Wir haben auf unserer Zunge verschiedene Geschmacksrezeptoren. Wenn dort bei Eiscreme nicht nur, wie eigentlich erwartet, süß ankommt, sondern auch noch salzig, dann haben wir geschmacklich erstmal mehr zu entdecken. Außerdem ist Salz ein Geschmacksverstärker: Süße Sachen schmecken also nochmal etwas süßer, wenn eine Salznote dabei ist.

"Salz ist ein Geschmacksverstärker: Süße Sachen schmecken nochmal süßer, wenn eine Salznote dabei ist."
Anke van de Weyer, Deutschlandfunk Nova

Dass Süßes gut mit Salzigem funktioniert, könnte am SGLT1-Sensor liegen, der Glukose, also Zucker in die Zellen schleust. Das wiederum funktioniert nur, wenn Natrium vorhanden ist – und das ist in Salz vorhanden.

Salzig mit süß dabei geht auch

Die umgekehrte Variante - salzig mit süß - funktioniert übrigens ebenfalls und ist auch schon ziemlich verbreitet. Beispiele sind die Datteln im Speckmantel oder das Honig-Senf-Dressing.

In gewisser Weise sei das mit dem süß-salzigen Eis auch ein Lerneffekt, glaubt Anke van de Weyer. Wir haben Eiscreme als süß in unserem Hirn eingeloggt, deswegen finden wir es im ersten Moment einfach seltsam, wenn sich daran etwas ändert. Langsam, aber sicher ändert sich an dieser Vorprägung aber etwas: So gehört zum Beispiel die Sorte Salzkaramell mittlerweile schon fast zum Standard bei vielen Eisdielen.

Tipps zum Selbermachen

Wer süß-salziges Eis mal selbst machen will: Ihr könntet damit starten, süßes Eis mit salzigen Toppings zu garnieren: Salzbrezeln, gesalzene Erdnüsse oder Chips- oder Bacon-Brösel.

Ob Parmesan, Ziegenkäse oder Blauschimmelvarianten wie Roquefort oder Gorgonzola: Alles ist möglich.

"Käse im Eis geht überraschend gut."
Anke van de Weyer, Deutschlandfunk-Nova-Reporterin

Wer keine Eismaschine zur Hand hat, kann trotzdem loslegen: Mit gesüßter Kondensmilch.

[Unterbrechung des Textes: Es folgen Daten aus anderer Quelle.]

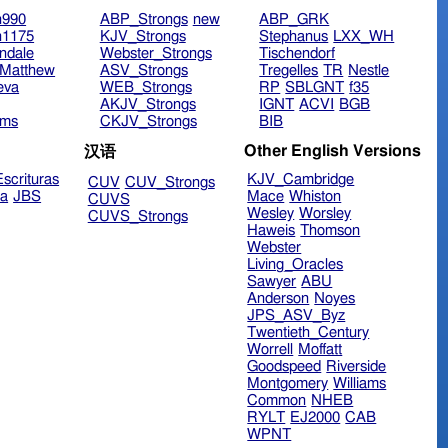
n990
ABP_Strongs
new
ABP_GRK
n1175
KJV_Strongs
Stephanus
LXX_WH
ndale
Webster_Strongs
Tischendorf
Matthew
ASV_Strongs
Tregelles
TR
Nestle
eva
WEB_Strongs
RP
SBLGNT
f35
AKJV_Strongs
IGNT
ACVI
BGB
ims
CKJV_Strongs
BIB
Other English Versions
汉语
scrituras
KJV_Cambridge
CUV
CUV_Strongs
ra
JBS
Mace
Whiston
CUVS
Wesley
Worsley
CUVS_Strongs
Haweis
Thomson
Webster
Living_Oracles
Sawyer
ABU
Anderson
Noyes
JPS_ASV_Byz
Twentieth_Century
Worrell
Moffatt
Goodspeed
Riverside
Montgomery
Williams
Common
NHEB
RYLT
EJ2000
CAB
WPNT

Diese wird zunächst mit geschlagener Sahne und dem gewünschten Geschmack vermischt und dann eingefroren.

Die vegane Alternative: Ihr nehmt sehr reife Bananen, schneidet sie in Stücke und friert sie ein. Anschließend püriert ihr das Ganze. "Nicecream" nennt sich das Ganze.

"Bananen-Eis mit Erdnussbutter und gesalzenen Erdnüssen - sehr, sehr geil."
Anke van de Weyer, Deutschlandfunk-Nova-Reporterin

Das Bananen-Eis wird "richtig absurd cremig", berichtet Anke van de Weyer aus eigener Erfahrung. Andere Sachen dazu mischen funktioniere auch gut. Warum also nicht mal Bananen-Eis mit Erdnussbutter und gesalzenen Erdnüssen?

Eis am Stiel

Wer dem wieder angesagten Trend "Eis am Stiel" folgen will, kann eine Joghurtmasse mit Erdbeerstückchen und ein paar gesalzenen Pistazien herstellen. Alternative: Stückchen von salzigem Lakritz in Vanille-Joghurt.

Bei püriertem Obst oder Obstsaft könnt ihr auf das gefrorene Eis ein bisschen Chili-Salz draufstreuen, bevor ihr es esst, empfiehlt Deutschlandfunk-Nova-Reporterin Anke van de Weyer. Das klappt zum Beispiel super mit Mango. Die Kombi Chili, Obst und Salz gibt es auch bei Maragaritas.